Perceptions d’une pratique émergente aux États-Unis - Texte 5

Dans la même veine, le terme flash désignait un plan très court restant à l’écran juste le temps de créer une image furtive. Mais, avec quasiment pour seul trait définitoire sa brièveté, le flash était régulièrement confondu avec le cut-back. Sur le plan étymologique, les deux termes se rejoignent également dans celui de flashback, qui signifie « retour en arrière », bien que ce dernier terme était à l’occasion utilisé sans signification temporelle, comme simple synonyme de cut-back. Parmi les autres termes utilisés, on trouve aussi celui de switch-back (construction en « allers-retours »), qui indiquait la coprésence de lignes d’action parallèles, et celui de vision, qui dénotait l’insertion d’une rupture chronologique.

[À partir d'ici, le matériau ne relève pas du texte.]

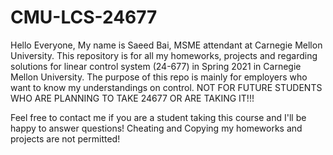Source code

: # CMU-LCS-24677
Hello Everyone, My name is Saeed Bai, MSME attendant at Carnegie Mellon University.
This repository is for all my homeworks, projects and regarding solutions for linear control system (24-677) in Spring 2021 in Carnegie Mellon University.
The purpose of this repo is mainly for employers who want to know my understandings on control. 
NOT FOR FUTURE STUDENTS WHO ARE PLANNING TO TAKE 24677 OR ARE TAKING IT!!!

Feel free to contact me if you are a student taking this course and I'll be happy to answer questions! Cheating and Copying my homeworks and projects are not permitted!


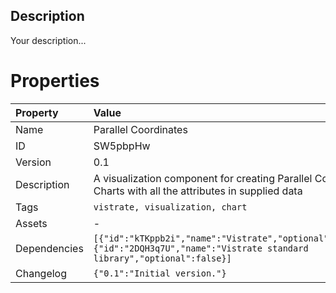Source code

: <h2>Description</h2><p>Your description...</p>

# Properties

| Property | Value |
| :--- | :--- |
| Name | Parallel Coordinates |
| ID | SW5pbpHw |
| Version | 0.1 |
| Description | A visualization component for creating Parallel Coordinate Charts with all the attributes in supplied data |
| Tags | `vistrate, visualization, chart` |
| Assets | - |
| Dependencies | `[{"id":"kTKppb2i","name":"Vistrate","optional":false},{"id":"2DQH3q7U","name":"Vistrate standard library","optional":false}]` |
| Changelog | `{"0.1":"Initial version."}` |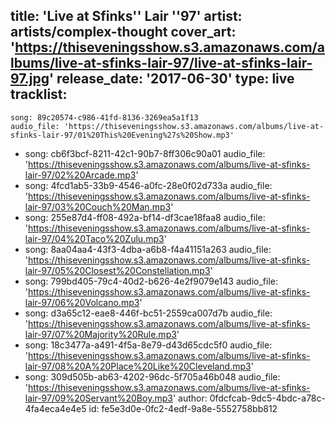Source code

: title: 'Live at Sfinks'' Lair ''97'
artist: artists/complex-thought
cover_art: 'https://thiseveningsshow.s3.amazonaws.com/albums/live-at-sfinks-lair-97/live-at-sfinks-lair-97.jpg'
release_date: '2017-06-30'
type: live
tracklist:
  -
    song: 89c20574-c986-41fd-8136-3269ea5a1f13
    audio_file: 'https://thiseveningsshow.s3.amazonaws.com/albums/live-at-sfinks-lair-97/01%20This%20Evening%27s%20Show.mp3'
  -
    song: cb6f3bcf-8211-42c1-90b7-8ff306c90a01
    audio_file: 'https://thiseveningsshow.s3.amazonaws.com/albums/live-at-sfinks-lair-97/02%20Arcade.mp3'
  -
    song: 4fcd1ab5-33b9-4546-a0fc-28e0f02d733a
    audio_file: 'https://thiseveningsshow.s3.amazonaws.com/albums/live-at-sfinks-lair-97/03%20Couch%20Man.mp3'
  -
    song: 255e87d4-ff08-492a-bf14-df3cae18faa8
    audio_file: 'https://thiseveningsshow.s3.amazonaws.com/albums/live-at-sfinks-lair-97/04%20Taco%20Zulu.mp3'
  -
    song: 8aa04aa4-43f3-4dba-a6b8-f4a41151a263
    audio_file: 'https://thiseveningsshow.s3.amazonaws.com/albums/live-at-sfinks-lair-97/05%20Closest%20Constellation.mp3'
  -
    song: 799bd405-79c4-40d2-b626-4e2f9079e143
    audio_file: 'https://thiseveningsshow.s3.amazonaws.com/albums/live-at-sfinks-lair-97/06%20Volcano.mp3'
  -
    song: d3a65c12-eae8-446f-bc51-2559ca007d7b
    audio_file: 'https://thiseveningsshow.s3.amazonaws.com/albums/live-at-sfinks-lair-97/07%20Majority%20Rule.mp3'
  -
    song: 18c3477a-a491-4f5a-8e79-d43d65cdc5f0
    audio_file: 'https://thiseveningsshow.s3.amazonaws.com/albums/live-at-sfinks-lair-97/08%20A%20Place%20Like%20Cleveland.mp3'
  -
    song: 309d505b-ab63-4202-96dc-5f705a46b048
    audio_file: 'https://thiseveningsshow.s3.amazonaws.com/albums/live-at-sfinks-lair-97/09%20Servant%20Boy.mp3'
author: 0fdcfcab-9dc5-4bdc-a78c-4fa4eca4e4e5
id: fe5e3d0e-0fc2-4edf-9a8e-5552758bb812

Tandis que la presse spécialisée se faisait le reflet du recours de plus en plus fréquent à un éventail de procédures de montage dans l’industrie cinématographique, tout en essayant d’en circonscrire les meilleurs usages, les commentateurs étaient scindés en deux camps : certains encensaient les films qui utilisaient le cut-back avec brio, tandis que d’autres fustigeaient les réalisateurs qui abusaient de ce procédé, ce qui, comme l’écrit Clarence J. Caine, en faisait à la fois « une bénédiction et un fléau[2] ». Cependant, tant que ces procédés étaient utilisés à bon escient – comme de simples moyens d’arriver à une fin –, ils étaient approuvés.